DIRECTIONS »
Every entry below is to be returned unchanged. Images are not part of the copy.

== Segment start ==

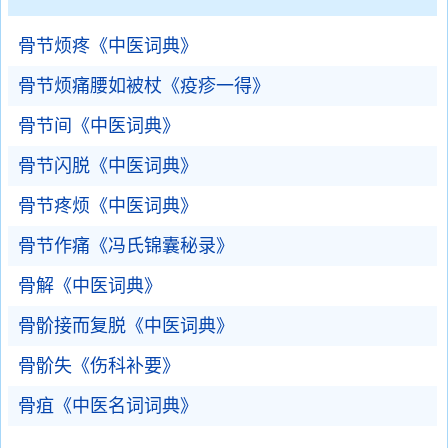
骨节烦疼《中医词典》
骨节烦痛腰如被杖《疫疹一得》
骨节间《中医词典》
骨节闪脱《中医词典》
骨节疼烦《中医词典》
骨节作痛《冯氏锦囊秘录》
骨解《中医词典》
骨骱接而复脱《中医词典》
骨骱失《伤科补要》
骨疽《中医名词词典》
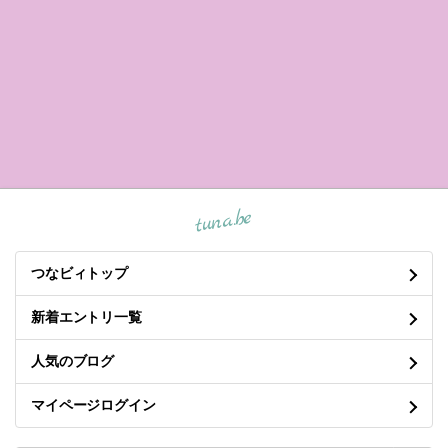
tuna.be
つなビィトップ
新着エントリ一覧
人気のブログ
マイページログイン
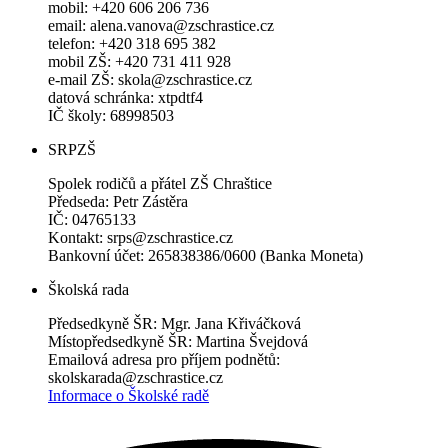
mobil: +420 606 206 736
email: alena.vanova@zschrastice.cz
telefon: +420 318 695 382
mobil ZŠ: +420 731 411 928
e-mail ZŠ: skola@zschrastice.cz
datová schránka: xtpdtf4
IČ školy: 68998503
SRPZŠ
Spolek rodičů a přátel ZŠ Chraštice
Předseda: Petr Zástěra
IČ: 04765133
Kontakt: srps@zschrastice.cz
Bankovní účet: 265838386/0600 (Banka Moneta)
Školská rada
Předsedkyně ŠR: Mgr. Jana Křiváčková
Místopředsedkyně ŠR: Martina Švejdová
Emailová adresa pro příjem podnětů:
skolskarada@zschrastice.cz
Informace o Školské radě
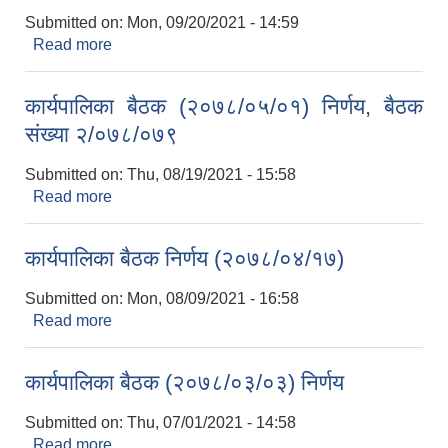
Submitted on:
Mon, 09/20/2021 - 14:59
Read more
about कार्यपालिका बैठक (२०७८/०५/३१) निर्णय
कार्यपालिका बैठक (२०७८/०५/०१) निर्णय, बैठक
संख्या २/०७८/०७९
Submitted on:
Thu, 08/19/2021 - 15:58
Read more
about कार्यपालिका बैठक (२०७८/०५/०१) निर्णय, बैठक
संख्या २/०७८/०७९
कार्यपालिका बैठक निर्णय (२०७८/०४/१७)
Submitted on:
Mon, 08/09/2021 - 16:58
Read more
about कार्यपालिका बैठक निर्णय (२०७८/०४/१७)
कार्यपालिका बैठक (२०७८/०३/०३) निर्णय
Submitted on:
Thu, 07/01/2021 - 14:58
Read more
about कार्यपालिका बैठक (२०७८/०३/०३) निर्णय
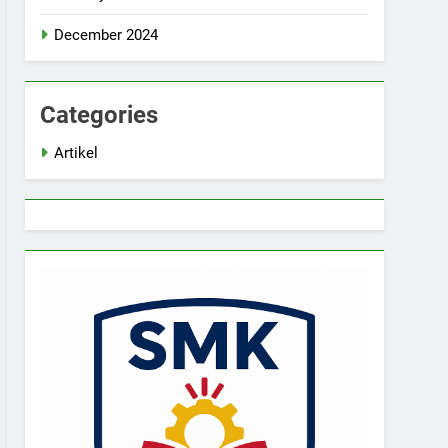
December 2024
Categories
Artikel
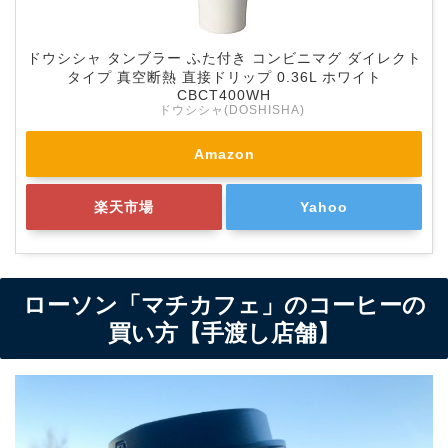
ドウシシャ タンブラー ふた付き コンビニマグ ダイレクト
タイプ 真空断熱 直接ドリップ 0.36L ホワイト
CBCT400WH
ドウシシャ(DOSHISHA)
Amazon
楽天市場
Yahoo
ローソン「マチカフェ」のコーヒーの
買い方【手渡し店舗】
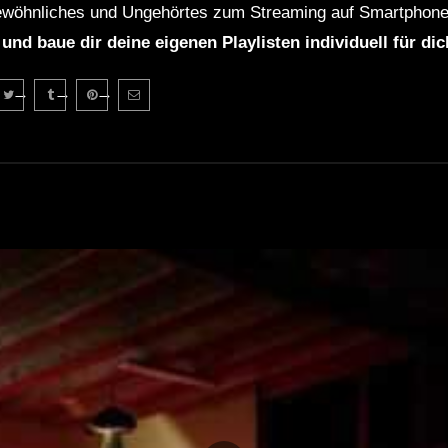
wöhnliches und Ungehörtes zum Streaming auf Smartphone
 und baue dir deine eigenen Playlisten individuell für di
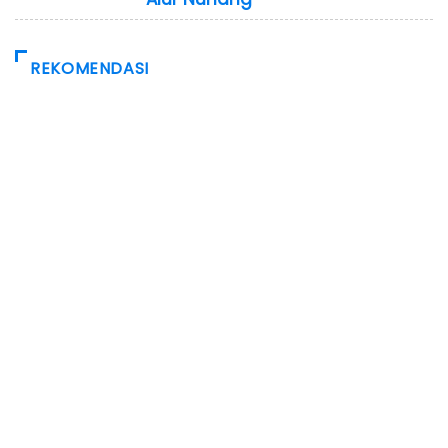
REKOMENDASI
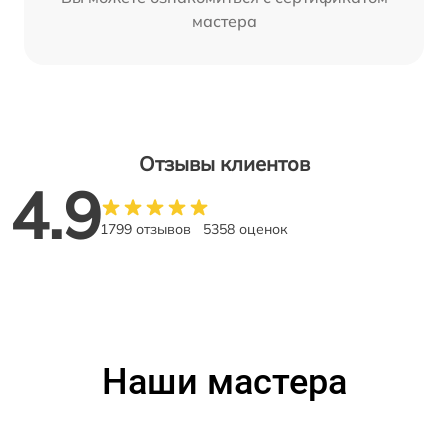
мастера
Отзывы клиентов
4.9
1799 отзывов
5358 оценок
Наши мастера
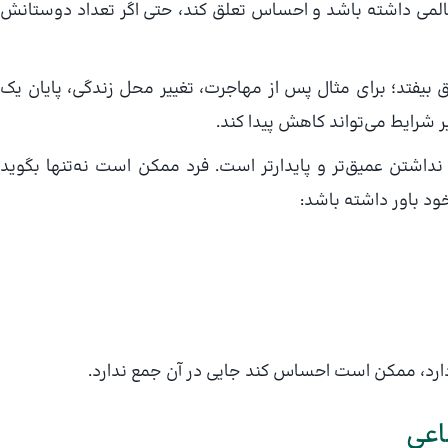
 سالمی داشته باشد و احساس تعلق کند، حتی اگر تعداد دوستانش
 بیفتد؛ برای مثال پس از مهاجرت، تغییر محل زندگی، پایان یک
یر شرایط می‌تواند کاهش پیدا کند.
داشتن عمیق‌تر و پایدارتر است. فرد ممکن است نه‌تنها بگوید
ود باور داشته باشد:
دارد، ممکن است احساس کند جایی در آن جمع ندارد.
اعی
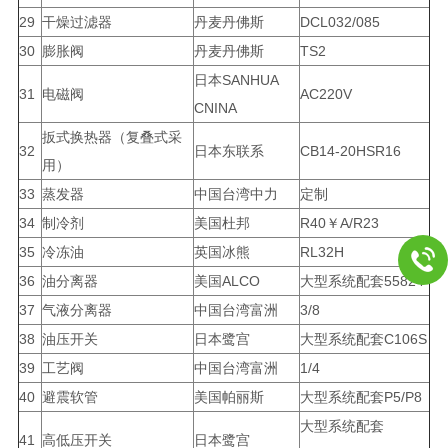
29
干燥过滤器
丹麦丹佛斯
DCL032/085
30
膨胀阀
丹麦丹佛斯
TS2
日本SANHUA
31
电磁阀
AC220V
CNINA
扳式换热器（复叠式采
32
日本东联系
CB14-20HSR16
用）
33
蒸发器
中国台湾中力
定制
34
制冷剂
美国杜邦
R40￥A/R23
35
冷冻油
英国冰熊
RL32H
36
油分离器
美国ALCO
大型系统配套55824
37
气液分离器
中国台湾富洲
3/8
38
油压开关
日本鹭宫
大型系统配套C106S
39
工艺阀
中国台湾富洲
1/4
40
避震软管
美国帕丽斯
大型系统配套P5/P8
大型系统配套
41
高低压开关
日本鹭宫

== Segment end ==

THE COMPLETED TASK »
骨节烦疼《中医词典》
骨节烦痛腰如被杖《疫疹一得》
骨节间《中医词典》
骨节闪脱《中医词典》
骨节疼烦《中医词典》
骨节作痛《冯氏锦囊秘录》
骨解《中医词典》
骨骱接而复脱《中医词典》
骨骱失《伤科补要》
骨疽《中医名词词典》
tuna.be
つなビィトップ
新着エントリ一覧
人気のブログ
マイページログイン
mobil: +420 606 206 736
email: alena.vanova@zschrastice.cz
telefon: +420 318 695 382
mobil ZŠ: +420 731 411 928
e-mail ZŠ: skola@zschrastice.cz
datová schránka: xtpdtf4
IČ školy: 68998503
SRPZŠ
Spolek rodičů a přátel ZŠ Chraštice
Předseda: Petr Zástěra
IČ: 04765133
Kontakt: srps@zschrastice.cz
Bankovní účet: 265838386/0600 (Banka Moneta)
Školská rada
Předsedkyně ŠR: Mgr. Jana Křiváčková
Místopředsedkyně ŠR: Martina Švejdová
Emailová adresa pro příjem podnětů:
skolskarada@zschrastice.cz
Informace o Školské radě
Submitted on:
Mon, 09/20/2021 - 14:59
Read more
about कार्यपालिका बैठक (२०७८/०५/३१) निर्णय
कार्यपालिका बैठक (२०७८/०५/०१) निर्णय, बैठक
संख्या २/०७८/०७९
Submitted on:
Thu, 08/19/2021 - 15:58
Read more
about कार्यपालिका बैठक (२०७८/०५/०१) निर्णय, बैठक
संख्या २/०७८/०७९
कार्यपालिका बैठक निर्णय (२०७८/०४/१७)
Submitted on:
Mon, 08/09/2021 - 16:58
Read more
about कार्यपालिका बैठक निर्णय (२०७८/०४/१७)
कार्यपालिका बैठक (२०७८/०३/०३) निर्णय
Submitted on:
Thu, 07/01/2021 - 14:58
Read more
about कार्यपालिका बैठक (२०७८/०३/०३) निर्णय
December 2024
Categories
Artikel
ドウシシャ タンブラー ふた付き コンビニマグ ダイレクト
タイプ 真空断熱 直接ドリップ 0.36L ホワイト
CBCT400WH
ドウシシャ(DOSHISHA)
Amazon
楽天市場
Yahoo
ローソン「マチカフェ」のコーヒーの
買い方【手渡し店舗】
wöhnliches und Ungehörtes zum Streaming auf Smartphone
 und baue dir deine eigenen Playlisten individuell für di
REKOMENDASI
мастера
Отзывы клиентов
4.9
1799 отзывов
5358 оценок
Наши мастера
 سالمی داشته باشد و احساس تعلق کند، حتی اگر تعداد دوستانش
 بیفتد؛ برای مثال پس از مهاجرت، تغییر محل زندگی، پایان یک
یر شرایط می‌تواند کاهش پیدا کند.
داشتن عمیق‌تر و پایدارتر است. فرد ممکن است نه‌تنها بگوید
ود باور داشته باشد:
دارد، ممکن است احساس کند جایی در آن جمع ندارد.
اعی
29
干燥过滤器
丹麦丹佛斯
DCL032/085
30
膨胀阀
丹麦丹佛斯
TS2
日本SANHUA
31
电磁阀
AC220V
CNINA
扳式换热器（复叠式采
32
日本东联系
CB14-20HSR16
用）
33
蒸发器
中国台湾中力
定制
34
制冷剂
美国杜邦
R40￥A/R23
35
冷冻油
英国冰熊
RL32H
36
油分离器
美国ALCO
大型系统配套55824
37
气液分离器
中国台湾富洲
3/8
38
油压开关
日本鹭宫
大型系统配套C106S
39
工艺阀
中国台湾富洲
1/4
40
避震软管
美国帕丽斯
大型系统配套P5/P8
大型系统配套
41
高低压开关
日本鹭宫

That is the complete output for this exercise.